Official reopening of sports centre highlights the importance of exercise in wellbeing



By Imogen Horton, News Editor and Laura Reid, University Management Correspondent

Yesterday, 10th October, marked the official reopening of the Indoor Sports Centre, which has undergone a £4.9 million makeover.

A key focus of the day was mental health, with the reopening including a 90-minute exercise class and a workshop with artist Fandangoe Kid, which explored how belonging and physical activity can support better mental health. Wellbeing advisors were also situated in the reception area of the gym with advice and information about where students can get support.

Matt Birch, Director of Sport, Exercise and Health, said: ‘I am really proud that the sports centre is at the forefront of the positive changes in Campus Heart.

‘Our message is ‘We Are Bristol’ and if you are interested in getting fitter and looking after your mental health, sign up to a new class, join a club or take out a membership and we’re sure that you’ll meet like-minded people and have fun.’

As part of the transformation of the sports centre, the University are particularly focused on expanding their Healthy Minds programme which concentrates on how exercise can improve wellbeing.

Talking at the official reopening of the sport centre, Matt Birch explained that for Healthy Minds ‘appropriate students are referred to the division [by the student counselling service], they receive free access to the facilities and to the activity programmes and a mentor to support them. It makes a real difference. It’s life changing for some of them'.

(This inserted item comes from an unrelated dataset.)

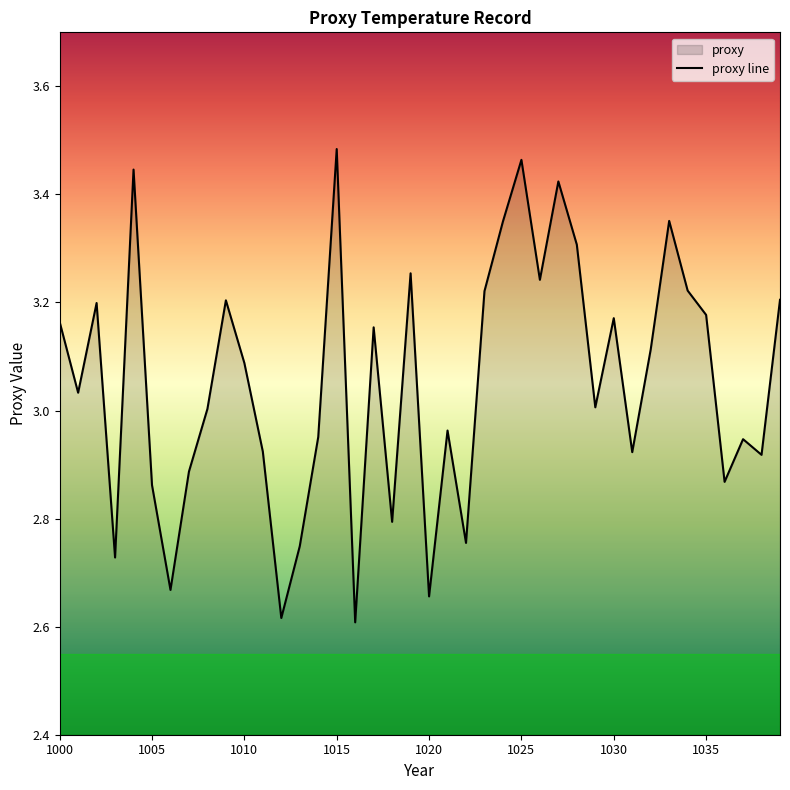

At which label does the data first exceed 3?

1000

‘This building will allow that work to continue. We will grow it, we will work with the wellbeing advisor network and the residential life team and increase the referrals onto that programme as the capacity we have now, allows that to happen.’

Photo by: Epigram / Imogen Horton

Bethany Hickton, a third year PhD student, took part in Healthy Minds after she was diagnosed with clinical depression following a fall where she badly fractured her spine. Spending 16 weeks in a spinal brace caused Bethany to experience ‘a lot of anxiety' and she also suffered from PTSD (Post Traumatic Stress Disorder) when returning to campus, as that was where her accident had happened.

Healthy Minds was suggested to Bethany by the University counselling service, and she claims that without it she’d never have thought of trying sports. As part of the programme, Bethany started to lift weights, something she found she had an aptitude for.

‘Out of nowhere, I was good at it. It was such a joyous moment. I now judge my body on what it can do, not what it looks like. [Healthy Minds] was all about body confidence and having fun.’

Bethany is now a student support development coach, mentoring people on the Healthy Minds programme.

Key parts of the transformation include:
• New state-of-the art equipment
• A third more gym space with 180 stations
• Additional membership capacity, from 4,750 to 5,950
• An additional studio for fitness classes
• Increased number of classes from 70 to over 100 per week
• New male, female and gender-neutral changing rooms on the ground floor
• New quick-access UCard gates

The new changes aim to make the sports centre more welcoming and user-friendly. They are part of a larger ‘Campus Heart’ programme to transform the services and building on and around Tyndall Avenue, including a new library on the Hawthorns site.

At the official opening for the sports centre, Hugh Brady, Vice-Chancellor, said that Campus Heart ‘aims to create a much more welcoming, identifiable heart to the campus, that is an asset not just for our students and staff but for the citizens of the city’.